THE INPUT Block Start

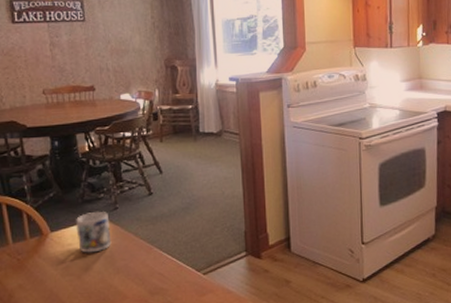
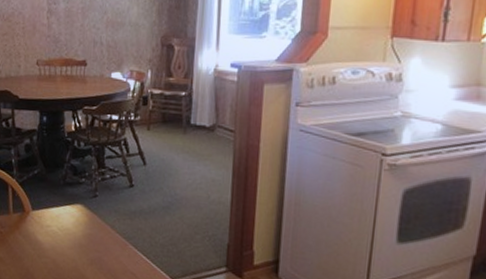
mug: present [76,211,112,253] -> none [56,196,88,239]

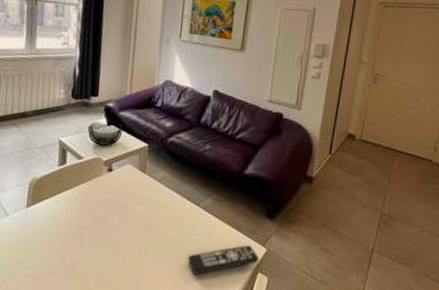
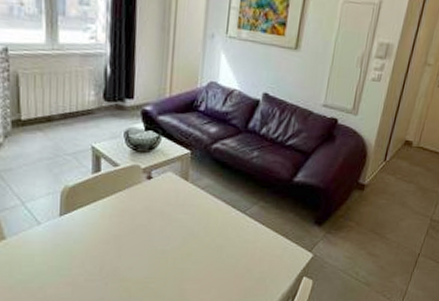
remote control: present [187,245,260,274] -> none [232,251,306,279]

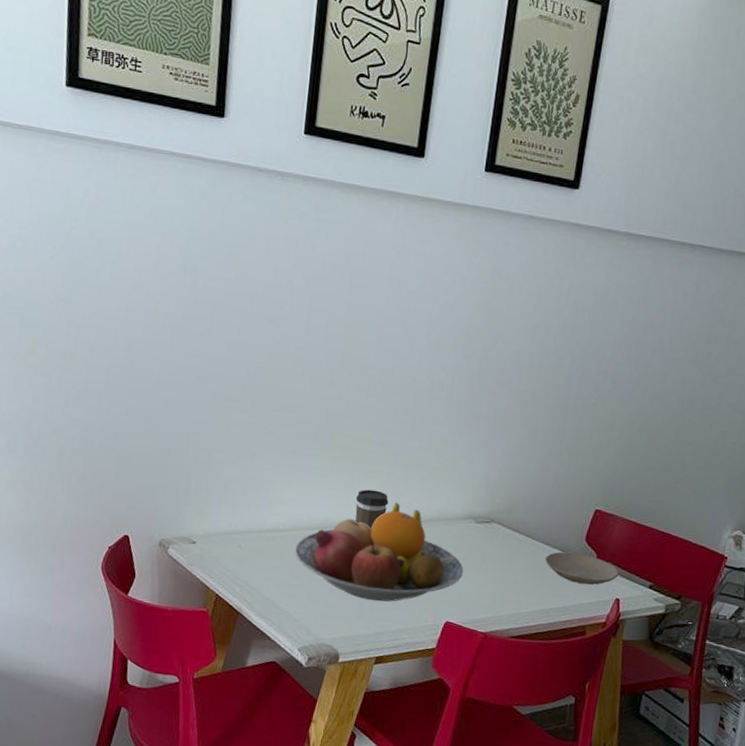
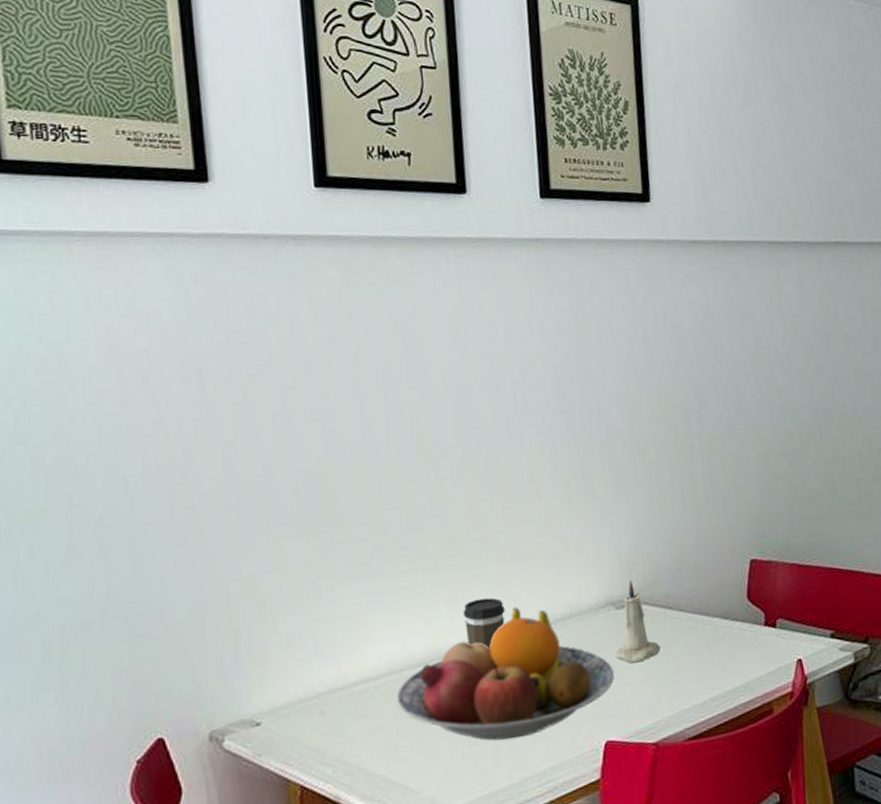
candle: none [468,503,505,569] -> present [616,580,661,664]
plate: present [545,552,619,585] -> none [707,616,794,653]

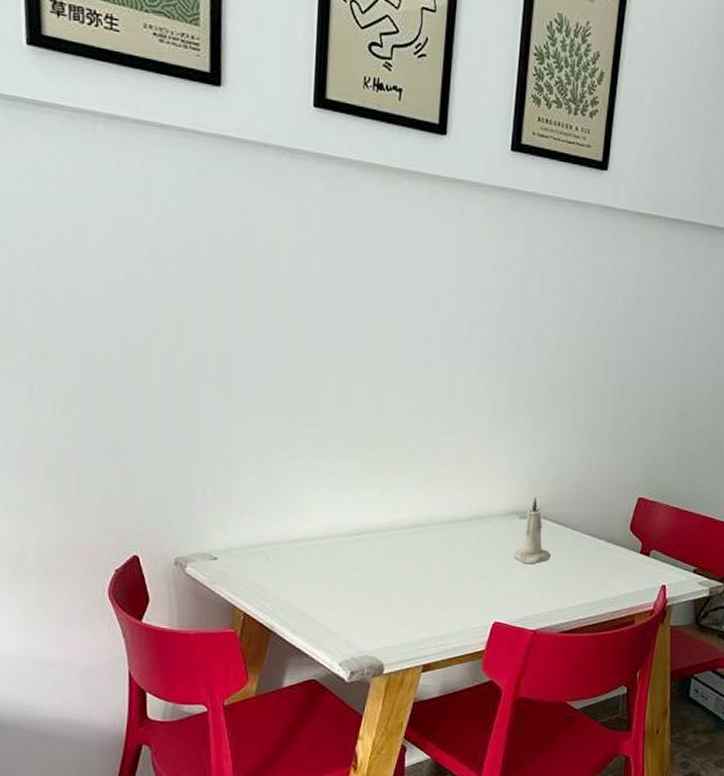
fruit bowl: present [395,606,614,741] -> none [328,501,509,607]
coffee cup: present [462,597,505,650] -> none [392,490,428,533]

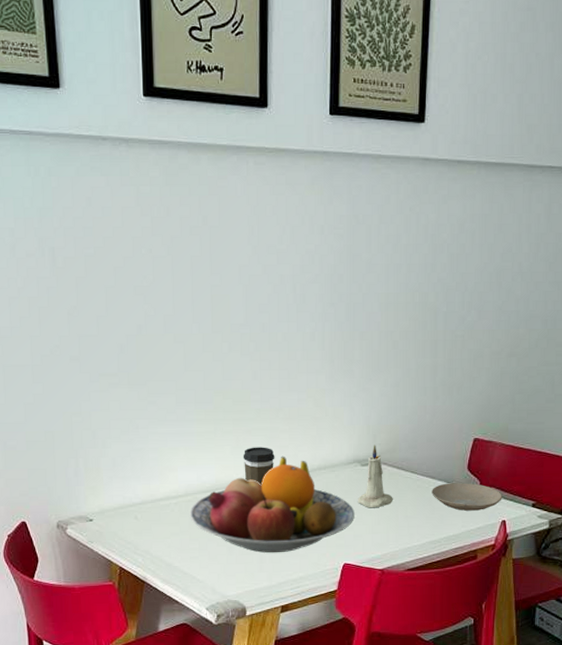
fruit bowl: none [328,501,509,607] -> present [189,456,355,553]
coffee cup: none [392,490,428,533] -> present [243,447,275,486]
plate: none [591,542,664,573] -> present [432,483,502,511]

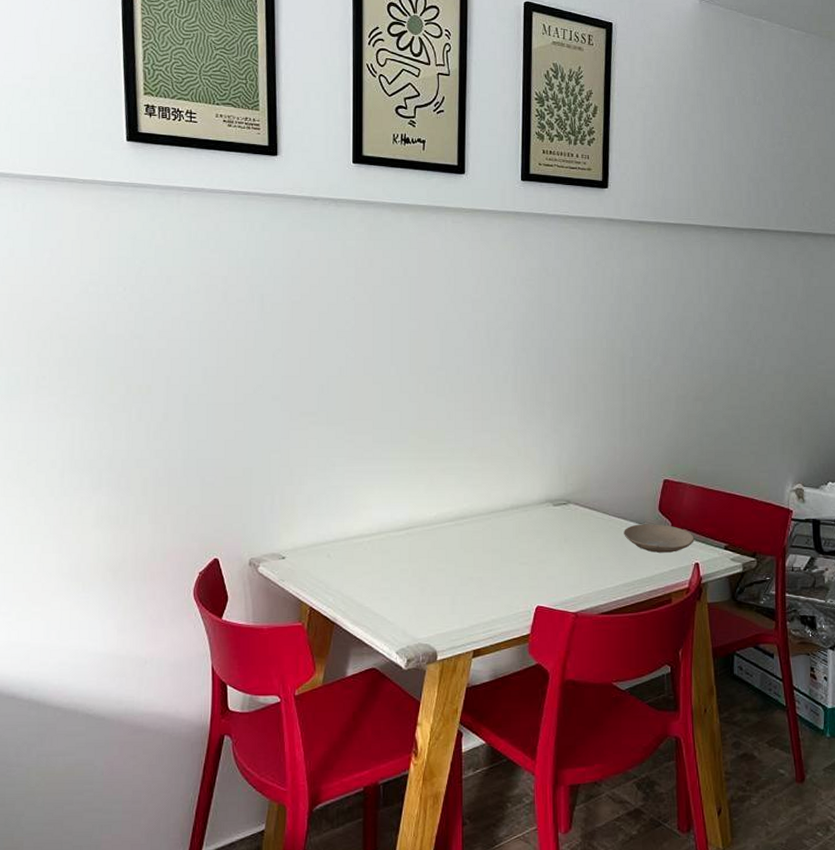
fruit bowl: present [189,456,355,553] -> none [382,494,547,595]
coffee cup: present [243,447,275,486] -> none [436,485,468,525]
candle: present [358,445,393,508] -> none [550,485,586,549]

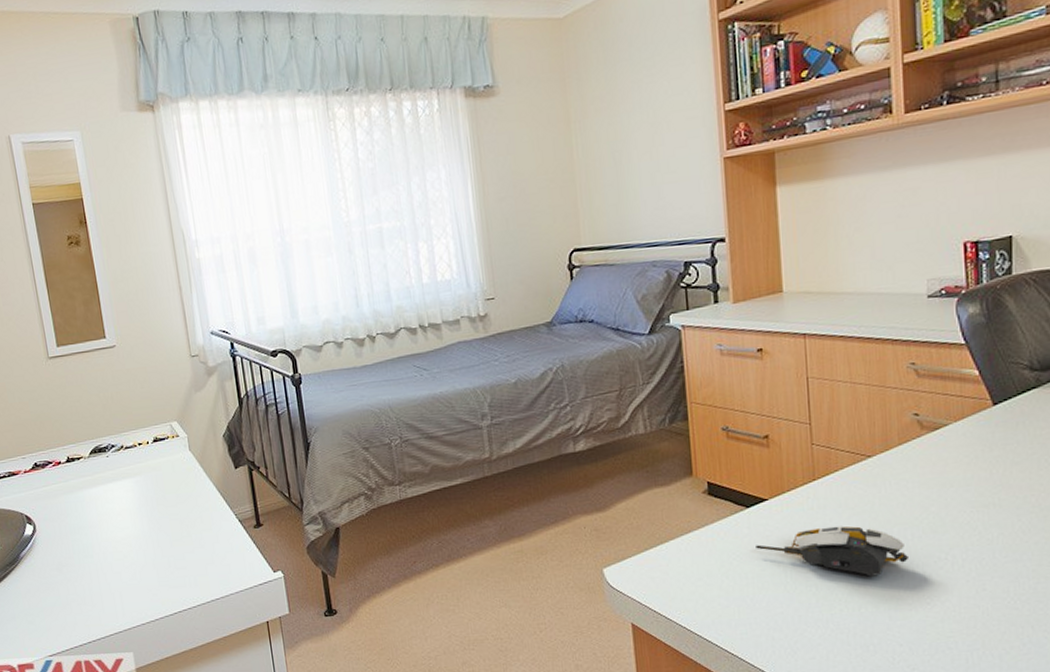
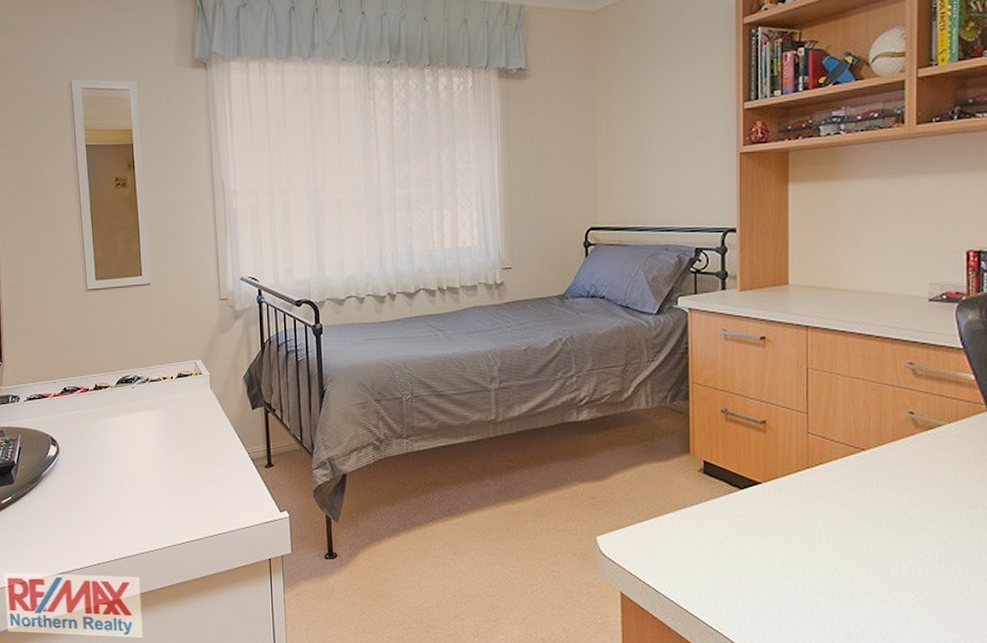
computer mouse: present [756,526,908,577] -> none [747,514,896,567]

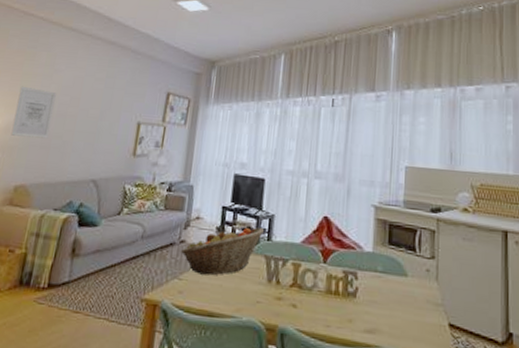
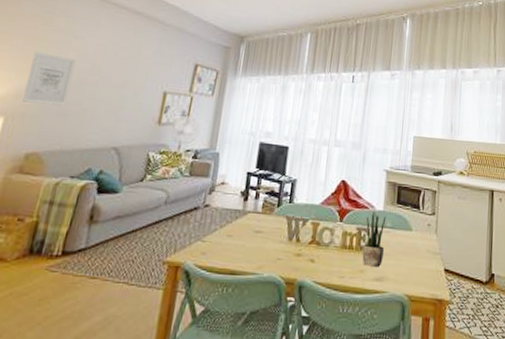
fruit basket: present [181,227,264,276] -> none [205,190,286,237]
potted plant: none [350,252,377,317] -> present [362,211,387,267]

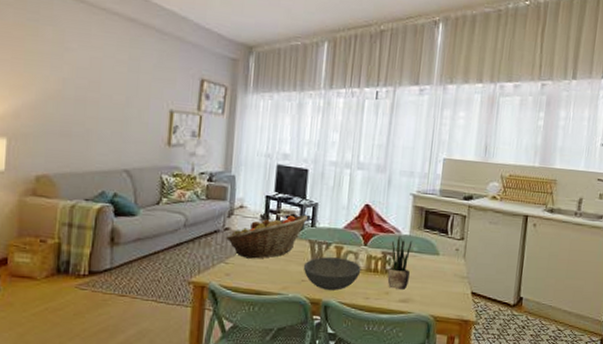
wall art: present [22,51,76,106] -> none [22,65,71,126]
fruit basket: none [205,190,286,237] -> present [226,214,308,259]
bowl: none [279,233,337,269] -> present [303,257,361,290]

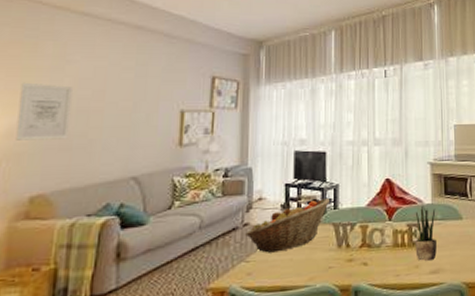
wall art: none [22,65,71,126] -> present [15,82,73,141]
bowl: present [303,257,361,290] -> none [329,237,388,274]

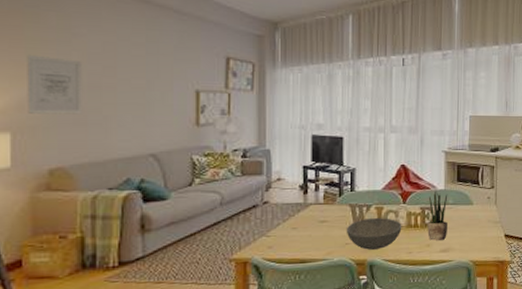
fruit basket: present [246,197,329,253] -> none [266,180,346,229]
bowl: none [329,237,388,274] -> present [346,218,402,250]

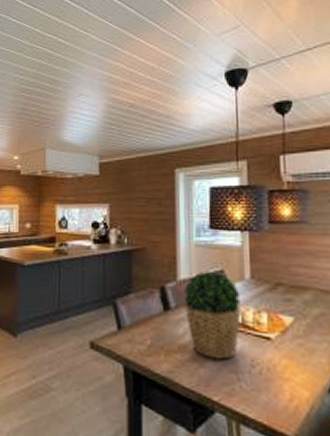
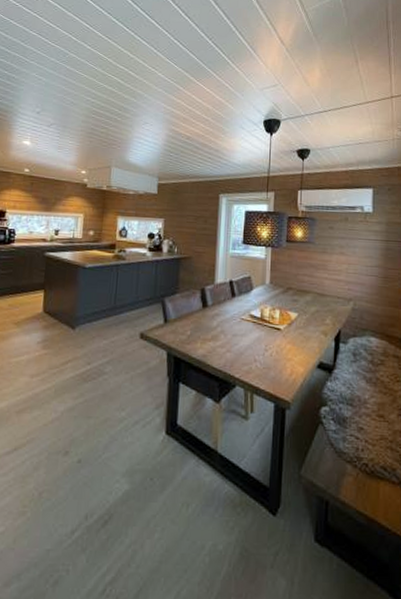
potted plant: present [185,270,241,360] -> none [219,276,262,346]

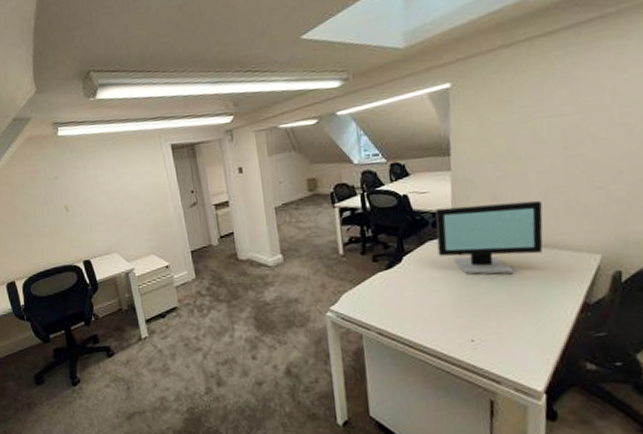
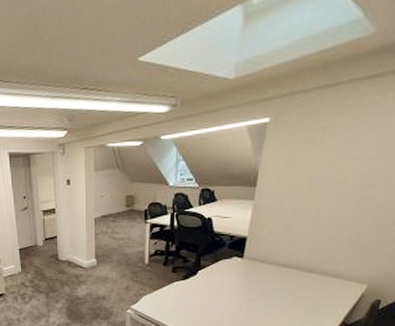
computer monitor: present [435,200,543,275] -> none [229,232,327,293]

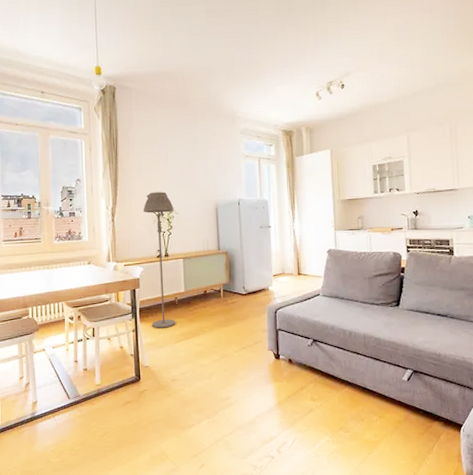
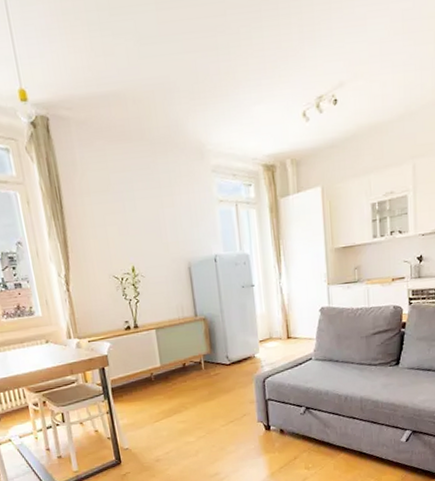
floor lamp: present [143,192,176,329] -> none [102,251,154,409]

THE INPUT Block End

- **EXERCISE**:
Please transcribe exactly the part of the records that opens with the line containing "fruit basket: present [181,227,264,276]" and closes with the line containing "computer monitor: present", both ends included, and leave out the pictures.

- **RESULT FOR THIS TASK**:
fruit basket: present [181,227,264,276] -> none [205,190,286,237]
potted plant: none [350,252,377,317] -> present [362,211,387,267]

wall art: present [22,51,76,106] -> none [22,65,71,126]
fruit basket: none [205,190,286,237] -> present [226,214,308,259]
bowl: none [279,233,337,269] -> present [303,257,361,290]

wall art: none [22,65,71,126] -> present [15,82,73,141]
bowl: present [303,257,361,290] -> none [329,237,388,274]

fruit basket: present [246,197,329,253] -> none [266,180,346,229]
bowl: none [329,237,388,274] -> present [346,218,402,250]

potted plant: present [185,270,241,360] -> none [219,276,262,346]

computer monitor: present [435,200,543,275] -> none [229,232,327,293]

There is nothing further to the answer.